The arguments against BDSM move me to refrain from participating in any such “play” with other people. But I still have masochistic feelings. What can I do about them?

Can I follow Marcus’ advice? Can I separate social masochism from sexual? Can we really do that? How would that feel? How do we go about it, when women have been trained to respond sexually to oppression?

Perhaps by casting a magickal circle around me, invoking powers of protection when I indulge? Specifying, in the spell, that my masochist lives in an alternate reality from my real-world persona?

So far, what I’ve done is mostly just hiding my masochism. When I indulged, I was careful to do it only when Jesse wasn’t around. I don’t talk about my masochism with anyone.

Still, the thought of having to split myself makes me angry.

But now that I think about it, how is this split different from the divide between all my other selves? Quite a while ago I decided they all have a good reason for being, and created a Council of Selves to enable them to collaborate in my personhood. They have great conversations, great parties. What is a self, in any case? A story my mind uses to interact with the world. My psychological clothes. Not any essence. Not my true nature.

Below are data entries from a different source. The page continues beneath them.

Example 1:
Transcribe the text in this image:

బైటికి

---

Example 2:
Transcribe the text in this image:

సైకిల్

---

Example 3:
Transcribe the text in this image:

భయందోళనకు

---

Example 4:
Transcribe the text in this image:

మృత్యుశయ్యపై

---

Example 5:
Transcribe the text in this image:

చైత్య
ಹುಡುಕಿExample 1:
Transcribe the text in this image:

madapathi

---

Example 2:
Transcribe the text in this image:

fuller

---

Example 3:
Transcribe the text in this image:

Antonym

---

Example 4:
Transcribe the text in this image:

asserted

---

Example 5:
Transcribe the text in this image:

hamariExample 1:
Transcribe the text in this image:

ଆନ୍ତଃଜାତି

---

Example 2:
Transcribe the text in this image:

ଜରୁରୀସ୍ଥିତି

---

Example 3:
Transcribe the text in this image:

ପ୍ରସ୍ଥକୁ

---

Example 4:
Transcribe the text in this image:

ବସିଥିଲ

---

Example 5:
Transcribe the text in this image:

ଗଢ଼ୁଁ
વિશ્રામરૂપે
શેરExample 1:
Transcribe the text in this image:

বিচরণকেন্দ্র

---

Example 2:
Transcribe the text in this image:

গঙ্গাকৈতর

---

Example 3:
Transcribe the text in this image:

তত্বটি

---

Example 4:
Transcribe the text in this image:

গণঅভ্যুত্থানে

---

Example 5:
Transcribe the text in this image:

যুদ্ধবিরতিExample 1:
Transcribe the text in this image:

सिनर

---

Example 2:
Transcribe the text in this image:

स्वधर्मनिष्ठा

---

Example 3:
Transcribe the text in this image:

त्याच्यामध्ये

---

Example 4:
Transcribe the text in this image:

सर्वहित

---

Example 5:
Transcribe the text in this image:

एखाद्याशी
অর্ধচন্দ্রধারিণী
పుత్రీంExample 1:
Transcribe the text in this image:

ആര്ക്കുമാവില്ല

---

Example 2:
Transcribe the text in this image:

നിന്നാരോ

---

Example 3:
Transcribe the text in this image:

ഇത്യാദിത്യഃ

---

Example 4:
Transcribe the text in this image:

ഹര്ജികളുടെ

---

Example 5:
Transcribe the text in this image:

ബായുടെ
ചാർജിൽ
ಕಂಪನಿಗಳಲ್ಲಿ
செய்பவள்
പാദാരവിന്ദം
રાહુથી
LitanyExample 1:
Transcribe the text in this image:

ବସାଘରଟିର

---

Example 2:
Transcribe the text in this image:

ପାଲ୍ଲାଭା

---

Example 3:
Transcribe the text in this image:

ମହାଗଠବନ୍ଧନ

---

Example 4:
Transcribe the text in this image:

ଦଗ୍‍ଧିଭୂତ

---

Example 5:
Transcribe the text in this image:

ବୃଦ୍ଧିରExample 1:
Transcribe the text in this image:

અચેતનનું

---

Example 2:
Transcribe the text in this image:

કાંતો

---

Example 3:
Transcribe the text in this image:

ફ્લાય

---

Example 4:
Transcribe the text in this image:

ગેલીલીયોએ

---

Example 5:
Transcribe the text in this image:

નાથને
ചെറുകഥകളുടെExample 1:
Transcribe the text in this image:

So why am I angry? Because I would rather inhabit a self whose life unifies the political and the private. Okay, a good reason for anger. But many injustices anger me. And I can work to change the world, but I still have to live with it, and with the anger. So while I work for change, I need to have compassion for the split.

Can I use Bartky’s answer? Can I get rid of the distress, or get rid of the desire? I’ve tried both.

To get rid of the distress (hatred and fear of conditioning to be a victim, anger at it):

• Building self-confidence, agency: learning how not to be a victim
• Brain training: counteracting the human wired-in bias toward fearfulness
• Learning about masochists who are not victims out in the world.

These have helped me reduce my social masochism, the ways I buy into our culture’s oppression of women. And I can’t help thinking they should reduce my sexual masochism, too — but I haven’t noticed it.

To get rid of the desire:

• Refusing to indulge it; refraining from masochistic fantasy
• And that pretty much means, refraining from orgasm. I do miss it!
• It also means that at age 77 I have been avoiding sex altogether for several years. This is a strain on my relationship with Jesse.

But I have decided I am not trying to “get rid” of anything. Just trying to act from wisdom, and not from emotion. Trying to have compassion for myself.

Much of this book is the story of my attempts to do that.